Riparare il cuore colpito da infarto? Presto sarà possibile grazie ad una nuova terapia genica

I ricercatori italiani hanno trasferito sequenze di informazione genetica, chiamate micro-Rna, regolando l’espressione di altri geni. Lo studio ha aperto una nuova fase nel trattamento delle patologie cardiache

È tutta italiana la terapia genetica che “aggiusta” il cuore colpito da infarto, stimolando la rigenerazione delle sue cellule. La tecnica, sperimentata su esemplari di maiale, è il frutto della collaborazione tra Icgeb (Centro internazionale di ingegneria genetica e biotecnologia) di Trieste e Scuola Superiore Sant’Anna di Pisa ed ha aperto a una nuova fase nel trattamento delle patologie cardiache.

I ricercatori italiani, guidati da Mauro Giacca dell’Icgeb e Fabio Recchia della Scuola Sant’Anna, hanno trasferito nel cuore di maiale colpito da infarto, sequenze di informazione genetica chiamate micro-Rna (in questo caso specifico microRNA-1999) le quali hanno disciplinato l’espressione di altri geni.

- **DATI FORNITI**:
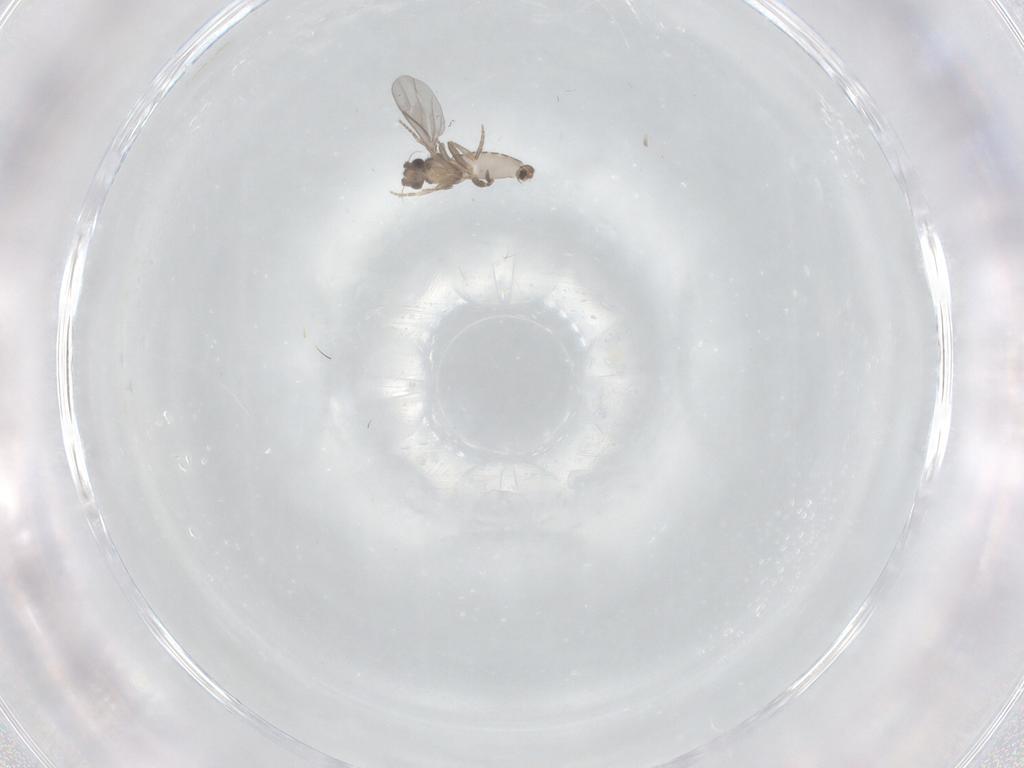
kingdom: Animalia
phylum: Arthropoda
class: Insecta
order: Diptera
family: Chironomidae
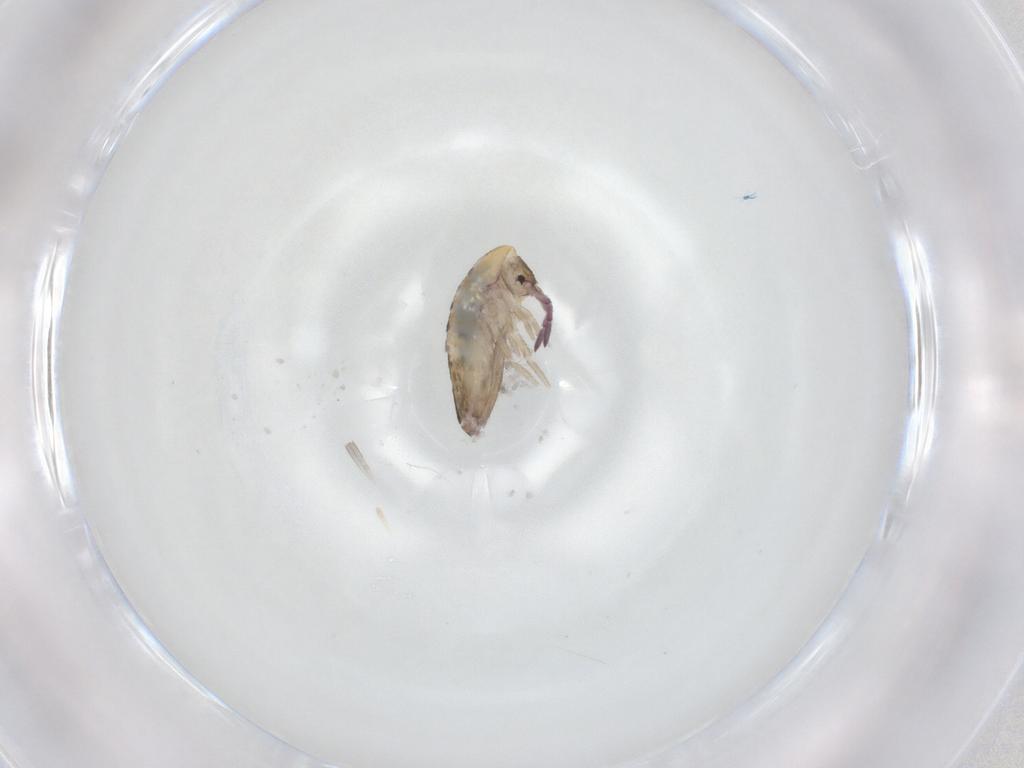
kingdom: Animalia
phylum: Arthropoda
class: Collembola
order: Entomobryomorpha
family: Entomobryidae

==

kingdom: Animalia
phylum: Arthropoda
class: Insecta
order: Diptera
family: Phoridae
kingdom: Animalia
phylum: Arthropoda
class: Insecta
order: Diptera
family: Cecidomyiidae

--

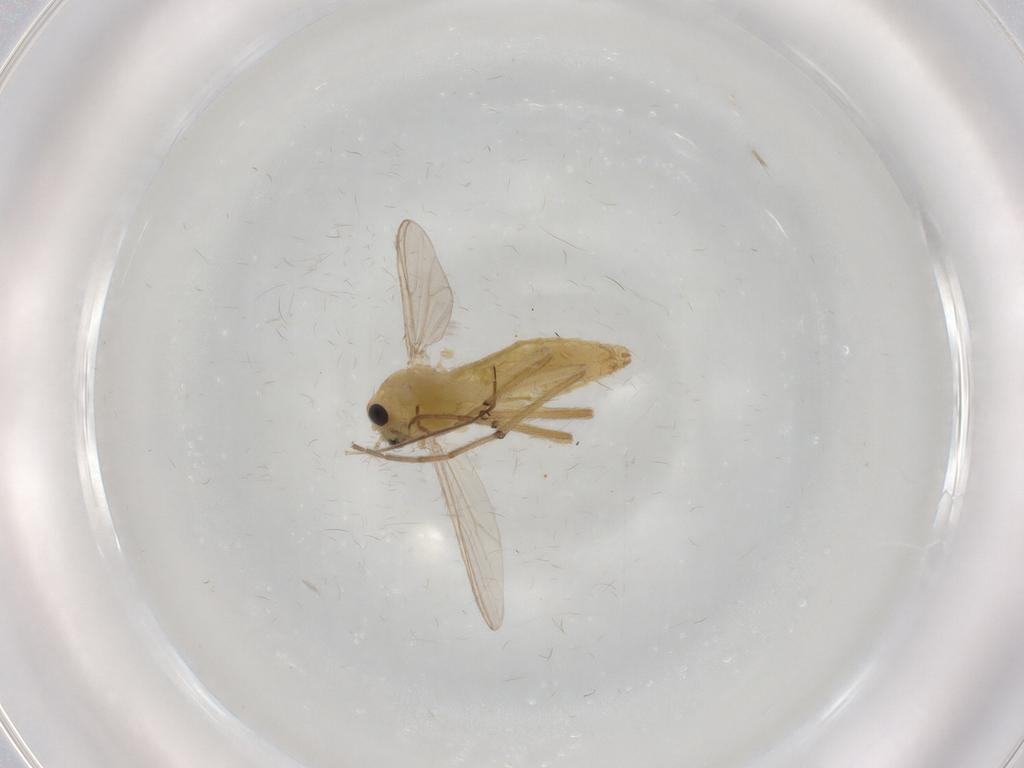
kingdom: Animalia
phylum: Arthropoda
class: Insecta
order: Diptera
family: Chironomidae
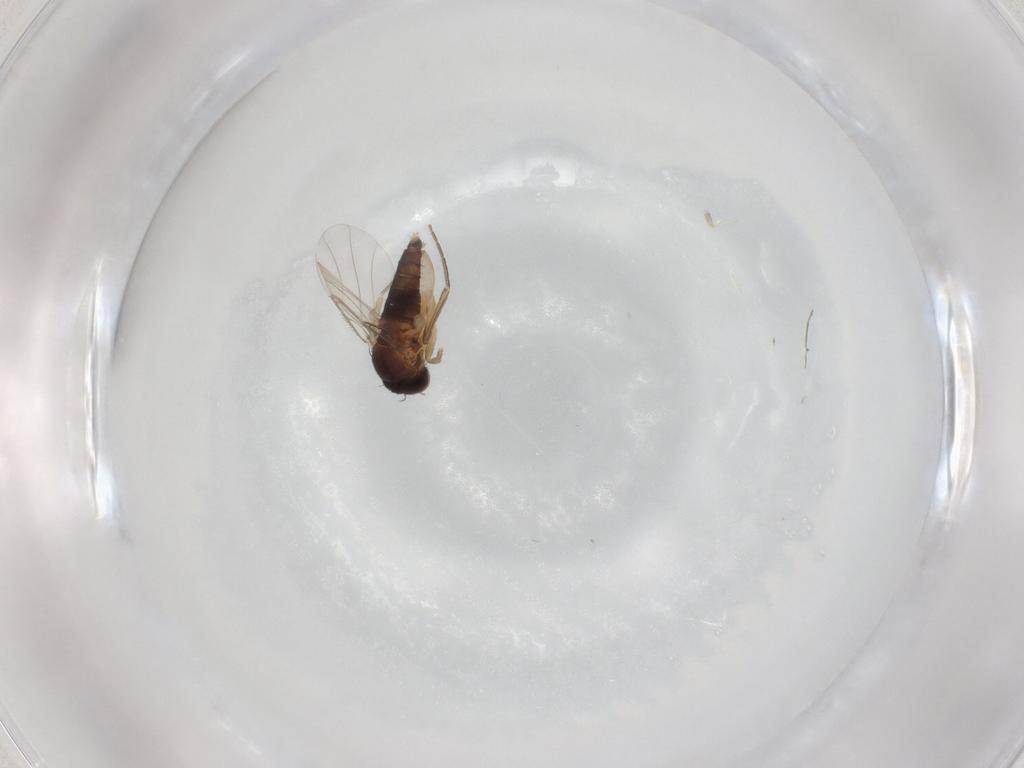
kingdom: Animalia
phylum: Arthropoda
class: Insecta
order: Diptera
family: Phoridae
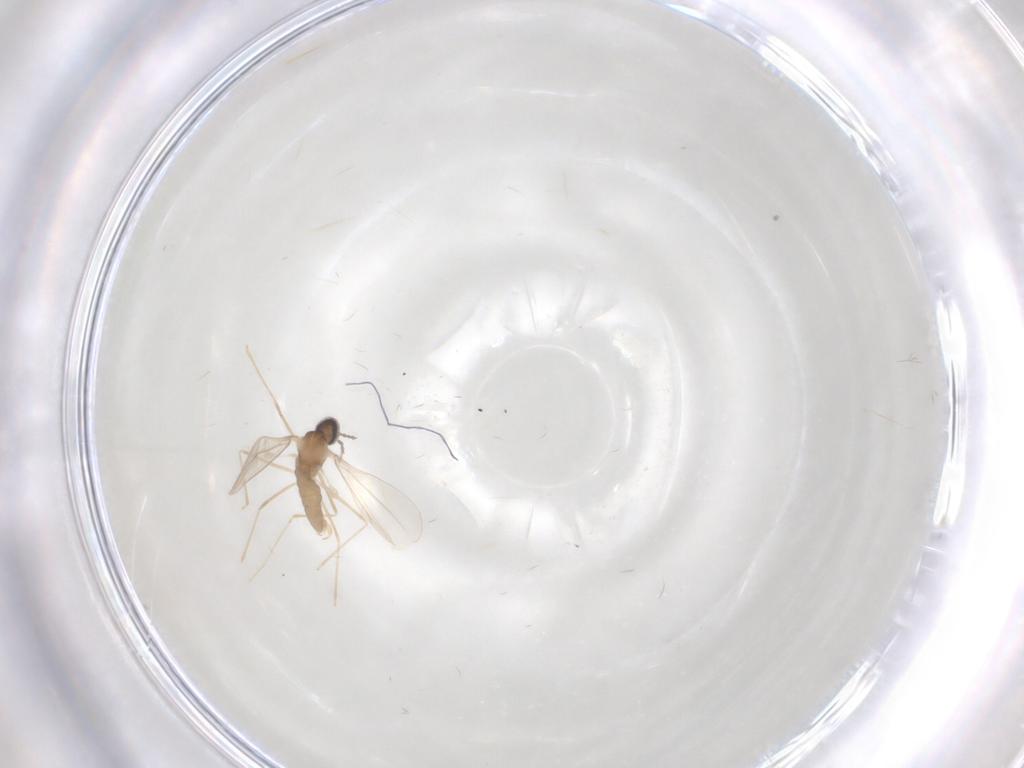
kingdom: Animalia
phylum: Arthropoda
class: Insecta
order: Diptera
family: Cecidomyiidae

- **ESERCIZI**:
1. Rispondi alle domande seguenti in base al brano sulla terapia genica per il cuore.
(a) Su quali animali è stata sperimentata la tecnica?
(b) Tra quali due istituti è nata la collaborazione che ha prodotto la terapia?
(c) Da chi erano guidati i ricercatori italiani?
2. Cita dal brano sulla terapia genica per il cuore tutto il testo che va da "Riparare il cuore" giù fino a "delle patologie cardiache.".

- **SOLUZIONI**:
1.
(a) Su esemplari di maiale.
(b) Tra l'Icgeb (Centro internazionale di ingegneria genetica e biotecnologia) di Trieste e la Scuola Superiore Sant'Anna di Pisa.
(c) Da Mauro Giacca dell'Icgeb e da Fabio Recchia della Scuola Sant'Anna.

2.
Riparare il cuore colpito da infarto? Presto sarà possibile grazie ad una nuova terapia genica

I ricercatori italiani hanno trasferito sequenze di informazione genetica, chiamate micro-Rna, regolando l’espressione di altri geni. Lo studio ha aperto una nuova fase nel trattamento delle patologie cardiache

È tutta italiana la terapia genetica che “aggiusta” il cuore colpito da infarto, stimolando la rigenerazione delle sue cellule. La tecnica, sperimentata su esemplari di maiale, è il frutto della collaborazione tra Icgeb (Centro internazionale di ingegneria genetica e biotecnologia) di Trieste e Scuola Superiore Sant’Anna di Pisa ed ha aperto a una nuova fase nel trattamento delle patologie cardiache.